Alice takes every ball:
Alice = 10
Bob = 0
The implementation handles this before computing any modular inverses.
Exactly one ordinary ball
Input:
1
2 1
10 20
There is one gap before the ordinary ball and one gap after it.
The special ball lands in either gap with equal probability.
pS = 1/2
pN = 1
Alice's expectation becomes:
10 × 1/2 + 20 × 1 = 25
which matches direct enumeration.
Many special balls, no effect on parity
Input:
1
5 4
10 10 10 10 100
Only one ordinary ball exists.
All four special balls share the same probability:
pS = 1/2
regardless of how many special balls there are. The derivation depends only on the number of ordinary balls because only ordinary balls affect turn changes. This is exactly the property used by the algorithm.

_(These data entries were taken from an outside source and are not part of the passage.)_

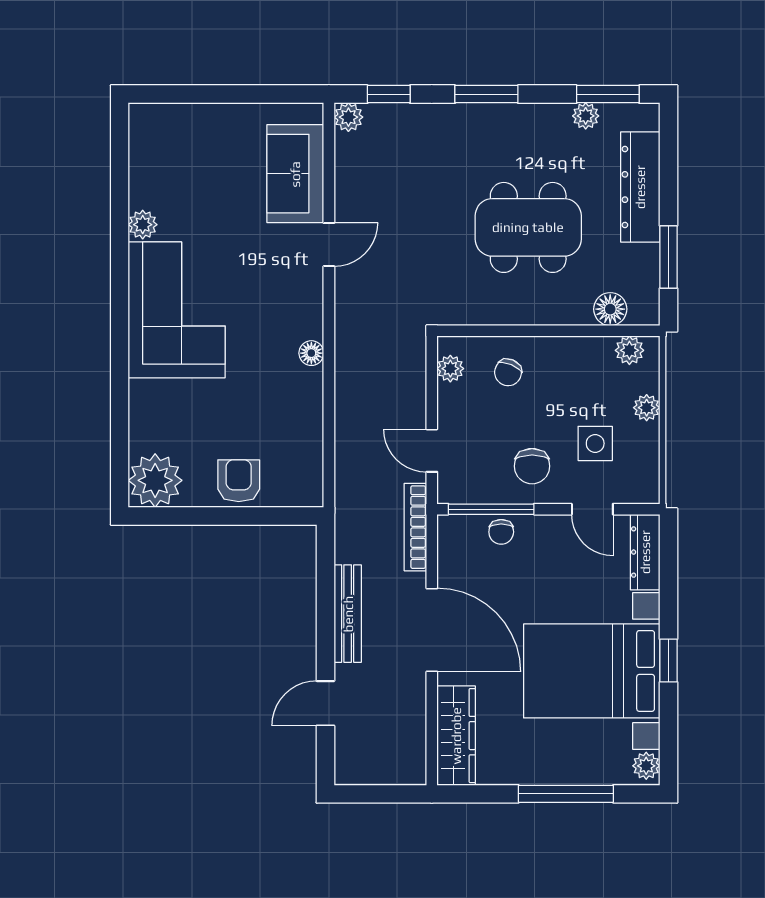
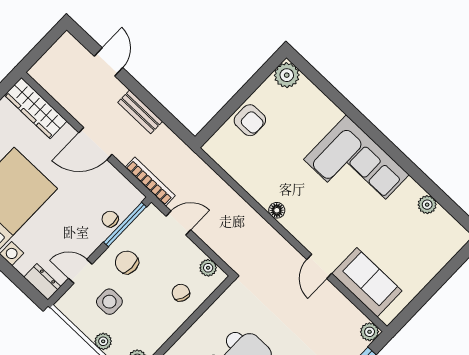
plant: (143, 225) -> (427, 205), moved
plant: (155, 480) -> (287, 75), width x0.73, depth x0.73
dresser: (645, 552) -> (42, 282), width x0.70
bench: (348, 614) -> (140, 112), width x0.73
door: (432, 630) -> (95, 144), width x0.73

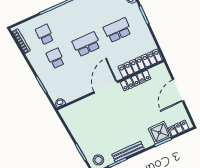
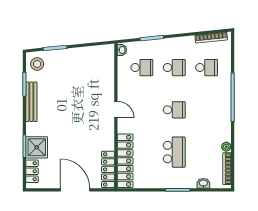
school desk: (86, 44) -> (174, 110), width x0.54
locker: (136, 81) -> (108, 169), moved
school desk: (66, 82) -> (142, 68), added
door: (106, 87) -> (116, 110), width x0.53

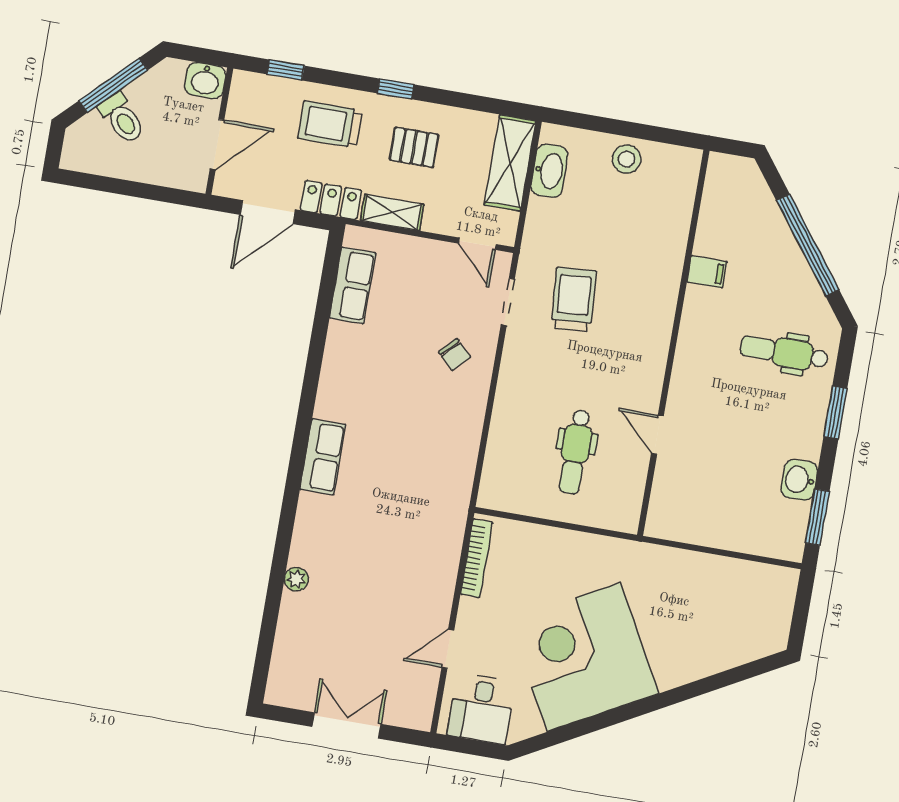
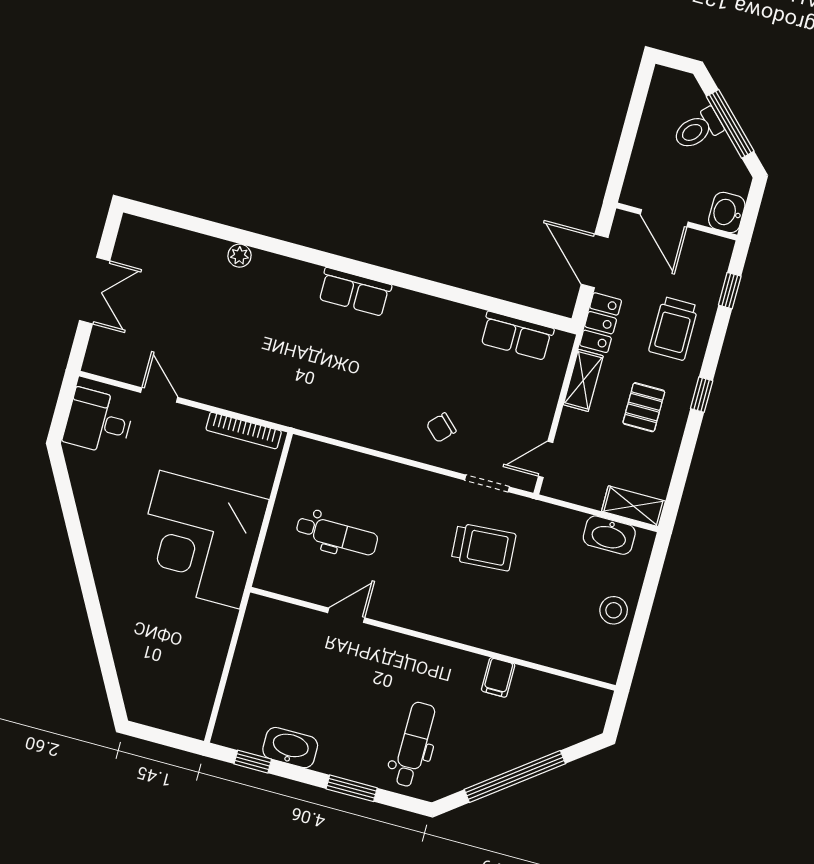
trolley: (330, 124) -> (673, 328), turned 180
shelving: (510, 163) -> (633, 506), width x0.67, depth x0.75
dental chair: (575, 452) -> (337, 535), turned 180
washbasin: (799, 480) -> (290, 748), width x1.38
window: (817, 517) -> (253, 762), width x0.67
corner desk: (584, 657) -> (200, 540), moved, turned -151

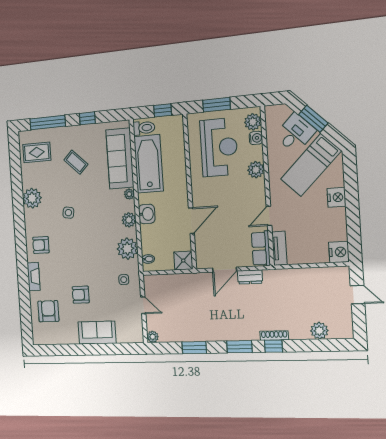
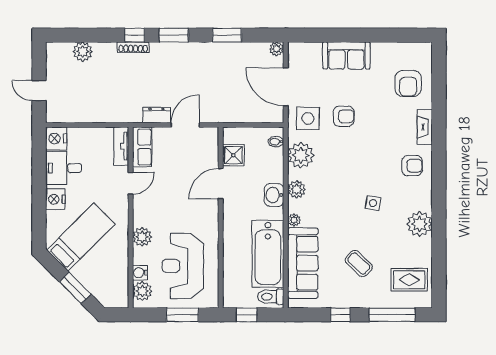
desk: (295, 133) -> (64, 168), moved, turned 45
shower: (183, 261) -> (233, 155), moved
side table: (124, 280) -> (308, 118), width x1.87, depth x1.87
armchair: (81, 295) -> (344, 116), moved
door: (143, 305) -> (286, 87), width x1.87

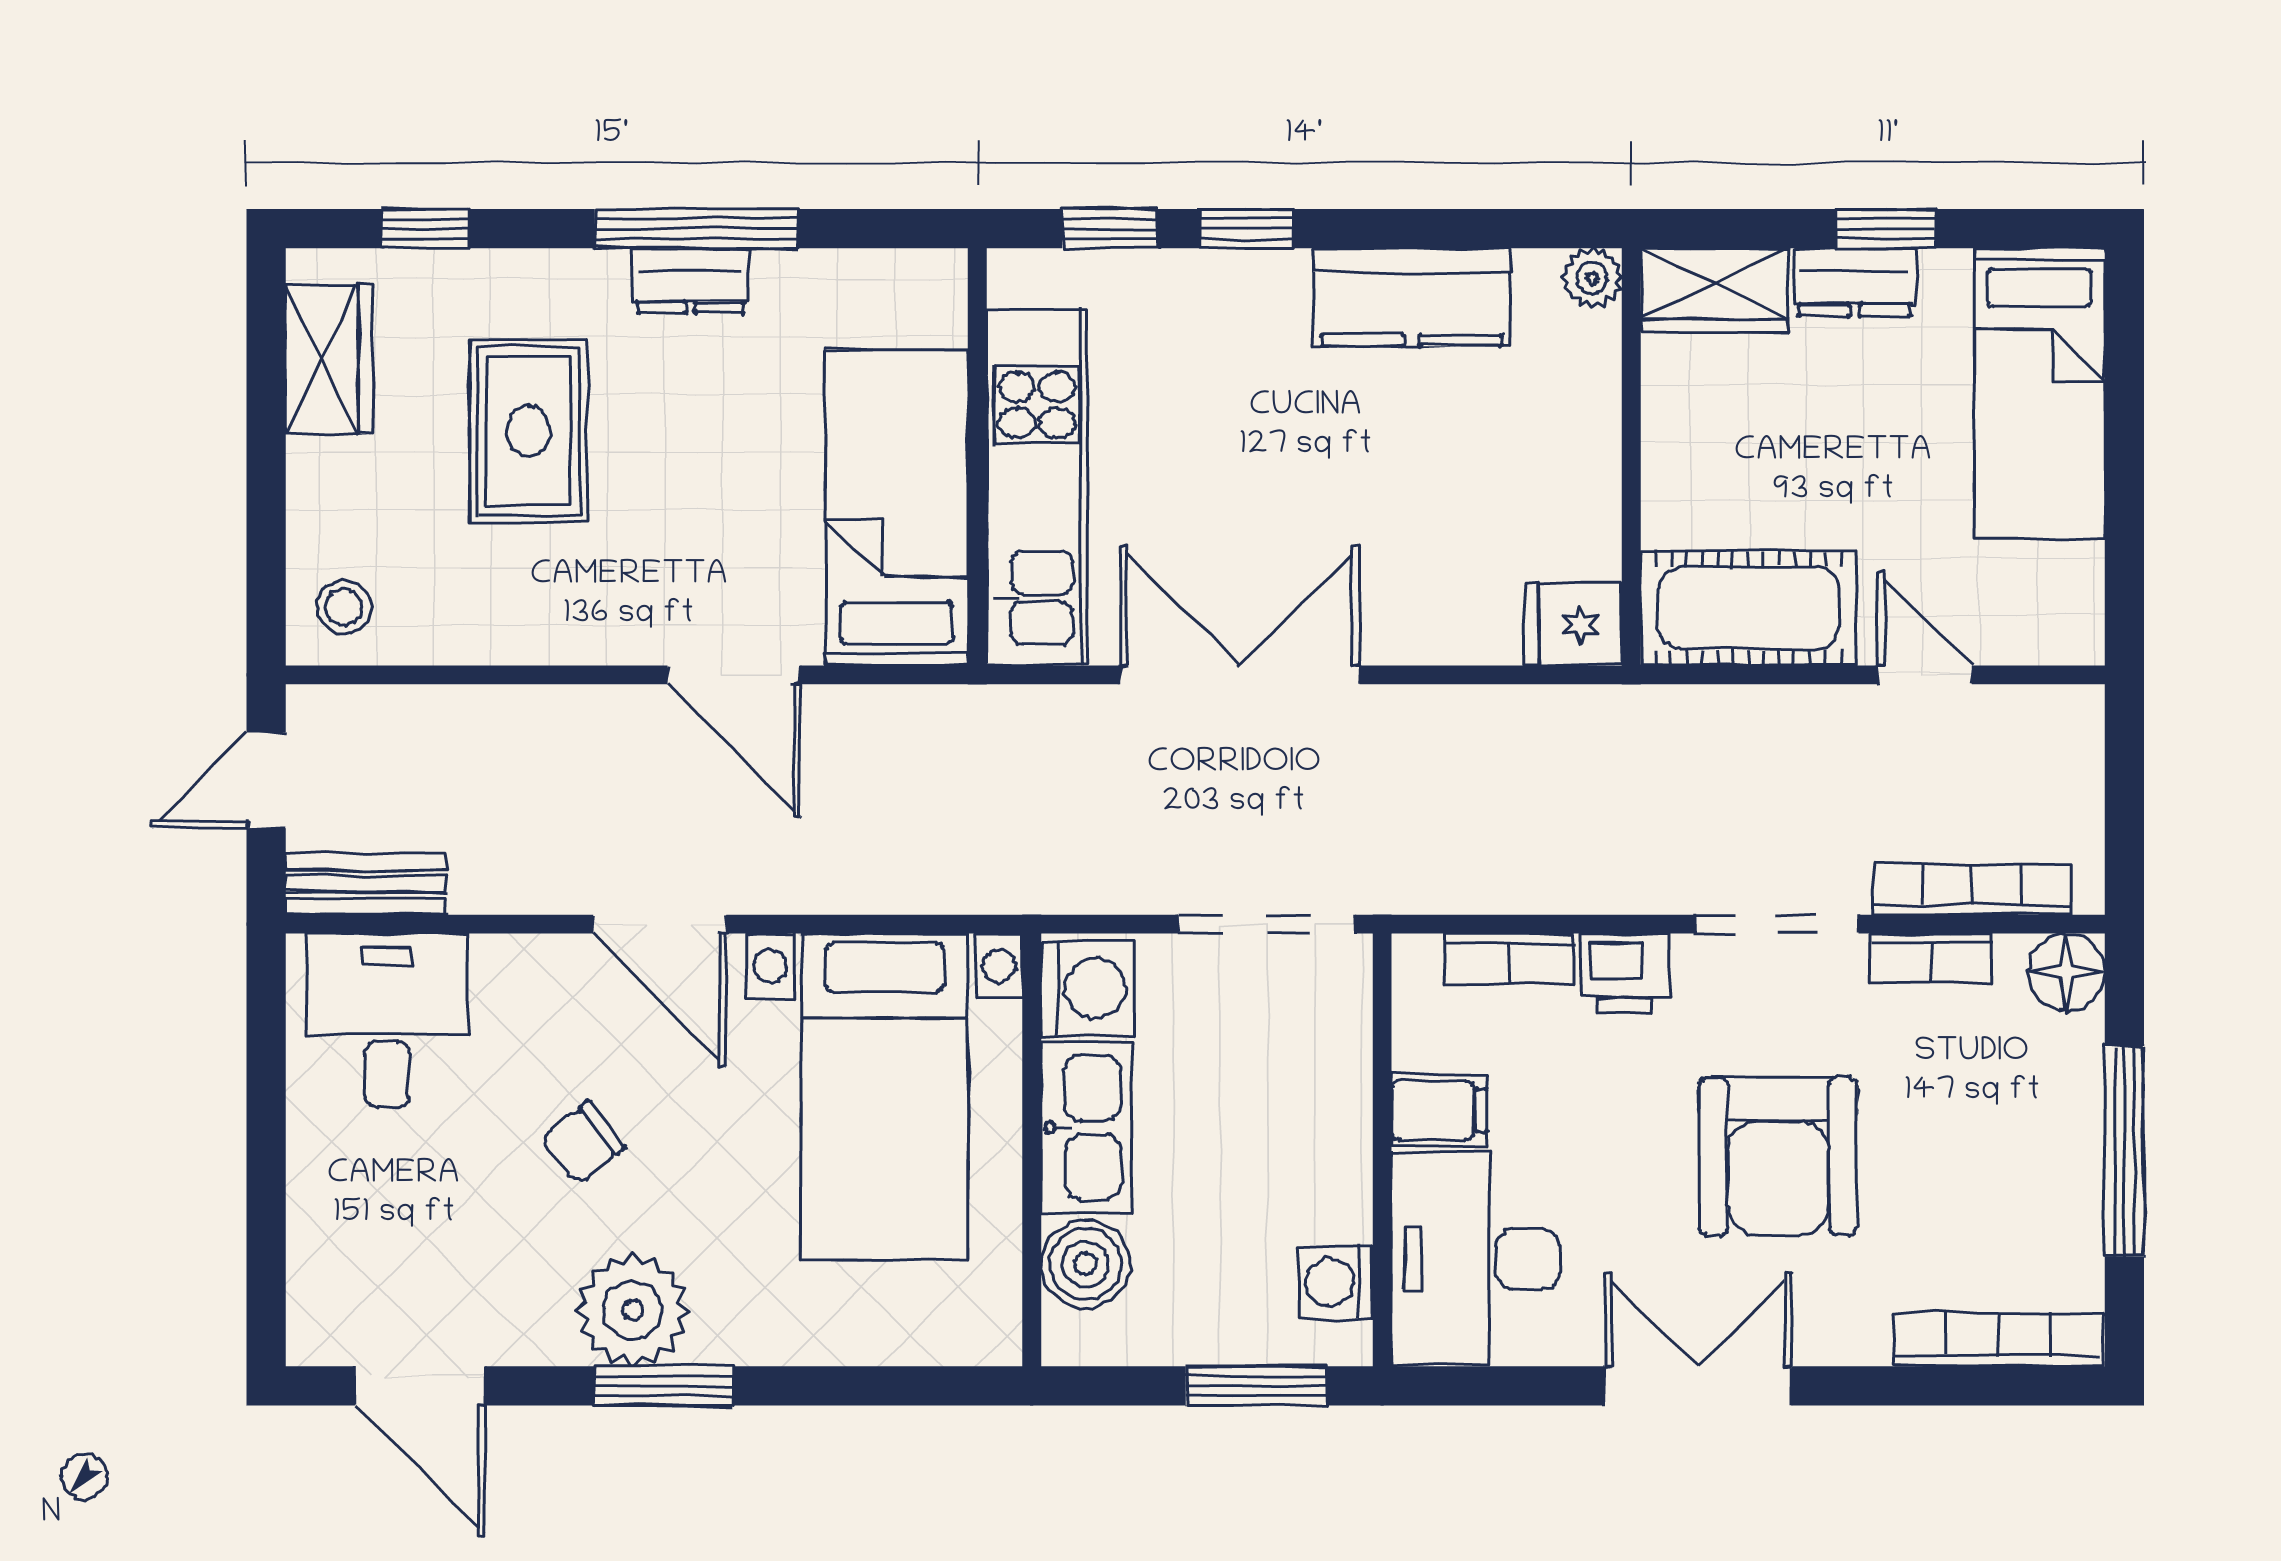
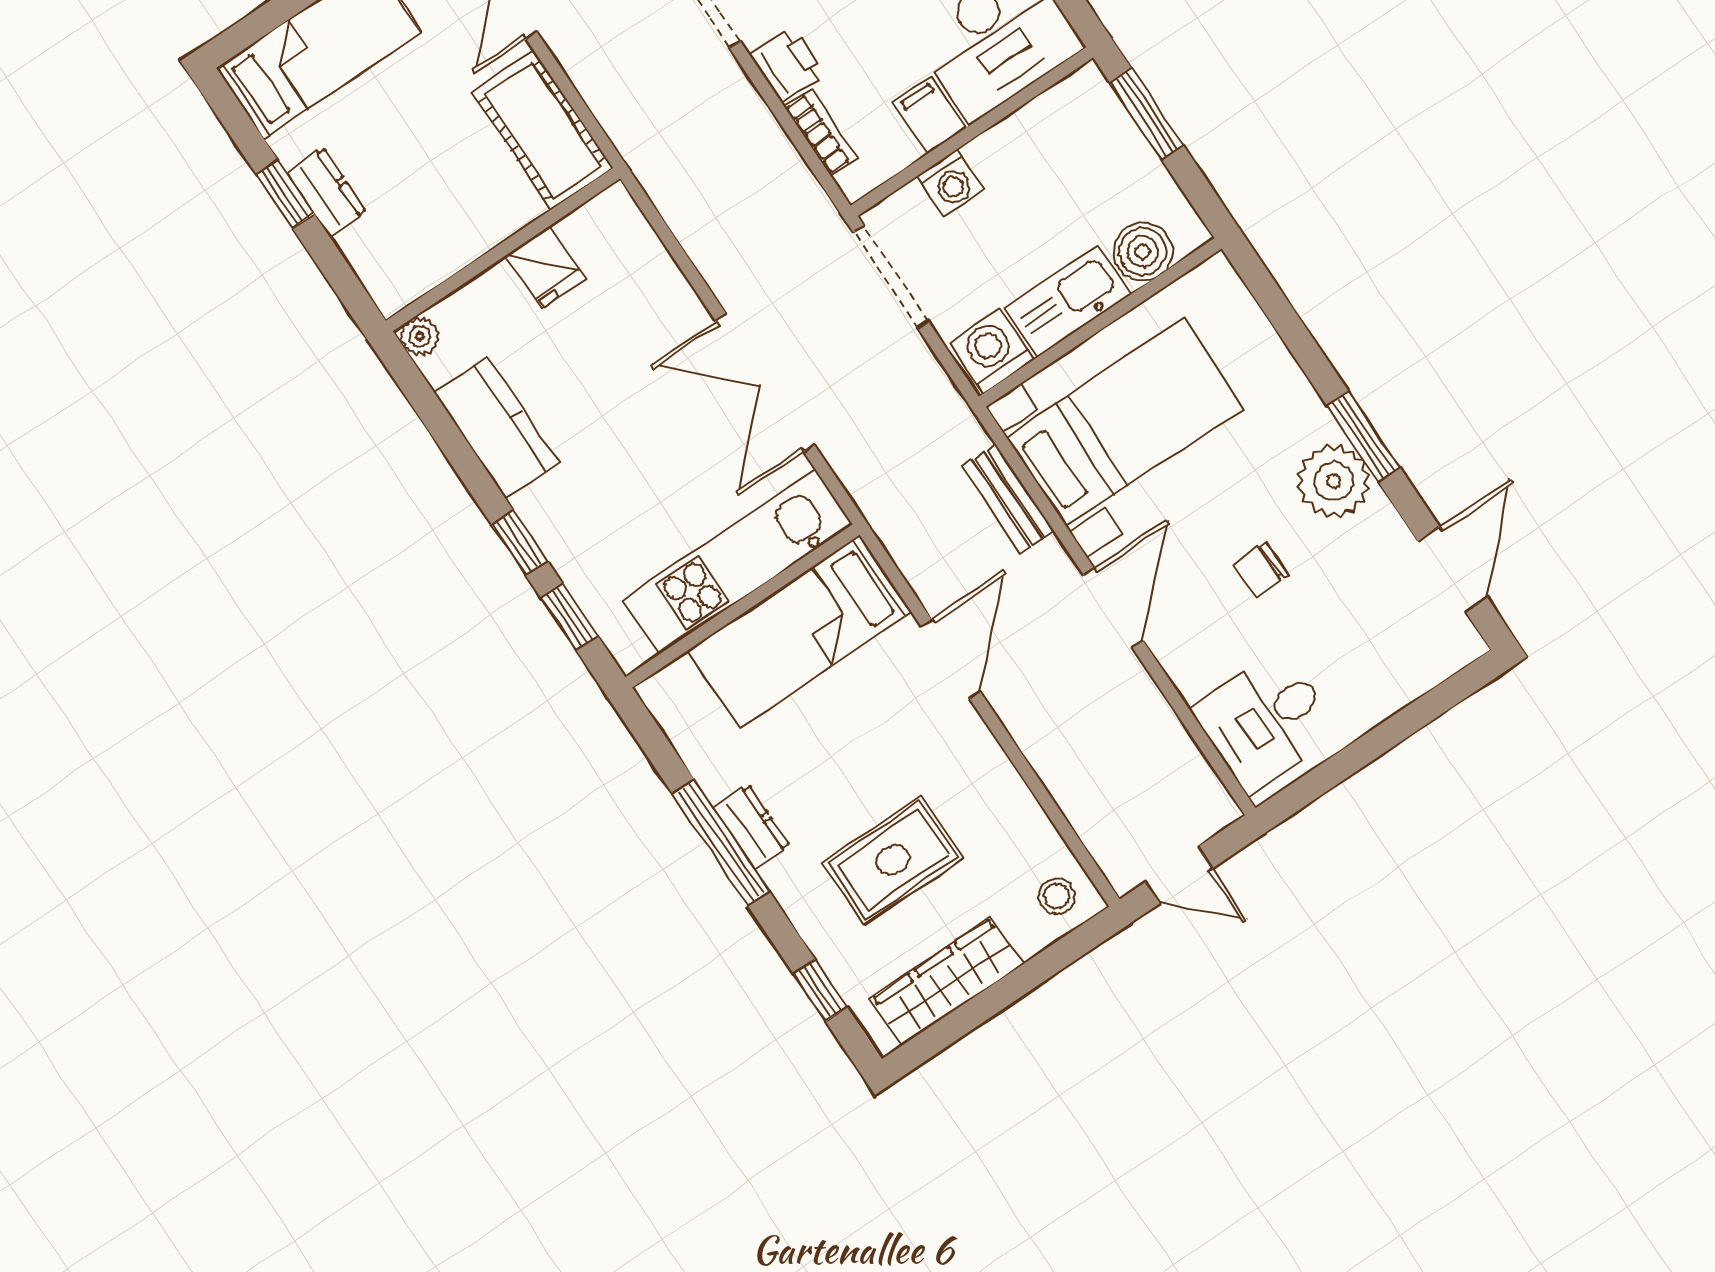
wardrobe: (1715, 290) -> (382, 265), removed
wardrobe: (329, 359) -> (947, 981), width x1.50
fridge: (1573, 624) -> (545, 267), moved
bench: (366, 884) -> (1008, 499), moved
chair: (583, 1143) -> (1261, 570), turned 128
washing machine: (1336, 1282) -> (951, 183), moved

Even versus odd number of ordinary balls
Input:
1
3 1
100 1 1
Here m = 2.
Alice owns two of the three gaps, giving
pS = 2/3
instead of 1/2.
A solution that assumes every special ball is equally likely to belong to either player would fail on this example. The gap-counting argument correctly produces the larger probability.